The Vatican has announced that the late Pope John Paul II will be made a saint, after Pope Francis approved a second miracle attributed to the Polish pontiff. John Paul II led the Roman Catholic Church from 1978 to 2005.
It was in the small Costa Rican town of La Union de Tres Rios where the Vatican says Pope John Paul II performed his second miracle since his death -- the criteria required for sainthood.
The late pontiff was credited with curing Floribeth Mora, a woman from the town who had a severe brain injury. Her family prayed to the pope's memory and says she was cured on May 1, 2011.
Mora's neighbor Cecilia Chavez voiced the community's feelings. "How can it be that in a small country such as Costa Rica, in this poor small neighborhood, this miracle took place? It's amazing! There are no words to describe it," she said.
Floribeth Mora had walked into a hospital in Costa Rica's capital San Jose complaining of a headache. Neurosurgeon Alejandro Vargas Roman, who diagnosed her with a brain aneurysm, says the question of why it disappeared without surgical intervention is without explanation. "I have never read about this anywhere around the world," he said.
John Paul had already been credited with healing a French nun of Parkinson's disease. Vatican media reports suggest the canonization ceremony could come as soon as December.

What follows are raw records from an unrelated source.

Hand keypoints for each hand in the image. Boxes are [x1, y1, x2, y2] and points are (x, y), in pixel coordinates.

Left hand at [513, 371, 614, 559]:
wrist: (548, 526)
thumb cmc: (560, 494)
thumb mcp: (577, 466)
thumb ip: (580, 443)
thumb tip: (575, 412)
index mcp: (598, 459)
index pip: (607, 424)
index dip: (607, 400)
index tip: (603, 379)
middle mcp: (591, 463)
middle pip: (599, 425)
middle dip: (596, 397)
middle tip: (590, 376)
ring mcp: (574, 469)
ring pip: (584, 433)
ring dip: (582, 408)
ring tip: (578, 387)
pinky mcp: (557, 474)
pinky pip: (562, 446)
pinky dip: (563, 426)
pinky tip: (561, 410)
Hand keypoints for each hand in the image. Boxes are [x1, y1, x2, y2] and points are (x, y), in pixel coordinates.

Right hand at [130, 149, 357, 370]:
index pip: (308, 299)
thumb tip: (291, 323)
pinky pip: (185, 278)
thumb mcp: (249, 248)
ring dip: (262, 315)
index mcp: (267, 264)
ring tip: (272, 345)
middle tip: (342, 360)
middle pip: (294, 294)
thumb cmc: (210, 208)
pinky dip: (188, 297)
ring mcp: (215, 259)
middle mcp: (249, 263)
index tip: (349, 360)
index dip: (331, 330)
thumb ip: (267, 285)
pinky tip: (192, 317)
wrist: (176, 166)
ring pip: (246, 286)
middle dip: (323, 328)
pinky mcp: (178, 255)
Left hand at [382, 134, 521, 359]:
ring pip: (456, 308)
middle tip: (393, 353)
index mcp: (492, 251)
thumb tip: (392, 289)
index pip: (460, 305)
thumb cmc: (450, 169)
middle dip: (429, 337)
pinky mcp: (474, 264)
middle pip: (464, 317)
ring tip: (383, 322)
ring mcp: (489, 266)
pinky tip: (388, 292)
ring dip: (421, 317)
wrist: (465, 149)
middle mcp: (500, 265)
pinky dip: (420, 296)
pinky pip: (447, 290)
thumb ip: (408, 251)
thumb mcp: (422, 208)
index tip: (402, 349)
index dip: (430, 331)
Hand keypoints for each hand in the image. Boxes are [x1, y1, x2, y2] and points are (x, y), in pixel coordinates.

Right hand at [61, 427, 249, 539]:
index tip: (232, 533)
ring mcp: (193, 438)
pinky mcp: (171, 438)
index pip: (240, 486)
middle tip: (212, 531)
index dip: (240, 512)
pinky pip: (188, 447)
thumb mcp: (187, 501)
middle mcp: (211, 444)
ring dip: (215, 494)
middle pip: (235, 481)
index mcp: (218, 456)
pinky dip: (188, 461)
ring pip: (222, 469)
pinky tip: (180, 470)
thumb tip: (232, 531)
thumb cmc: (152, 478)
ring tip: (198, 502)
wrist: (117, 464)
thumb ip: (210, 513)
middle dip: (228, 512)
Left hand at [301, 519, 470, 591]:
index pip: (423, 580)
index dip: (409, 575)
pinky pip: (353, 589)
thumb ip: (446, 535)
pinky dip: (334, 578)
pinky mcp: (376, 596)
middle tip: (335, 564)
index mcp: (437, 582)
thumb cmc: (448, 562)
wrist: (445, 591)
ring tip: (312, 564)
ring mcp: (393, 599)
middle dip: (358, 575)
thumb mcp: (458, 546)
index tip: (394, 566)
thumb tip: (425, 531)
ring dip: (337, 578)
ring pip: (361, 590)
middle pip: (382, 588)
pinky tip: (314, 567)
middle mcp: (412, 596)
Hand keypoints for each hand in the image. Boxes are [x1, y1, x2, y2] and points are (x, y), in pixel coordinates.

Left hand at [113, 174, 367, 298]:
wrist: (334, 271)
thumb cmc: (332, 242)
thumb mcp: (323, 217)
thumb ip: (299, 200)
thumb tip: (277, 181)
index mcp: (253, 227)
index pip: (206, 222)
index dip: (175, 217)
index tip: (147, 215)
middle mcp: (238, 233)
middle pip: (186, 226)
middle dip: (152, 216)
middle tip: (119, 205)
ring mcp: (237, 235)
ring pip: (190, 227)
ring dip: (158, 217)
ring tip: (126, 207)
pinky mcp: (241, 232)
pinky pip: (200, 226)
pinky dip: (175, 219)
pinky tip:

At London's Westminster Cathedral, Cardinal Cormac Murphy-O'Connor gave his reaction. "We shouldn't be too surprised that this has happened quite quickly after his death," he said. "Because certainly in my lifetime, and many others,' he's been the most outstanding pope. And they have Pope Gregory the Great, Pope Leo the Great, I think this will be Pope John Paul the Great."
Worshippers at Westminster Cathedral welcomed the news. Sisters Alice Heerey and May Lovett were visiting from Ireland. They said: "Wonderful news for the Catholic Church. Yes. And let's hope that it brings more people back to the Church. Especially the young people."
Pope John Paul II led the Roman Catholic Church from 1978 to 2005 -- during the fall of communism, including in his native country of Poland.
But human rights campaigner Peter Tatchell questioned John Paul's legacy. "On women's rights and gay rights, he opposed them both within the Church and within the wider society," he said. "He supported laws that discriminate against women and against gay people. I don't think such a person is fit for sainthood."
The Vatican announced another former pontiff, Pope John XXIII, will also be made a saint after the current Pope Francis waived the customary rules which require a second miracle.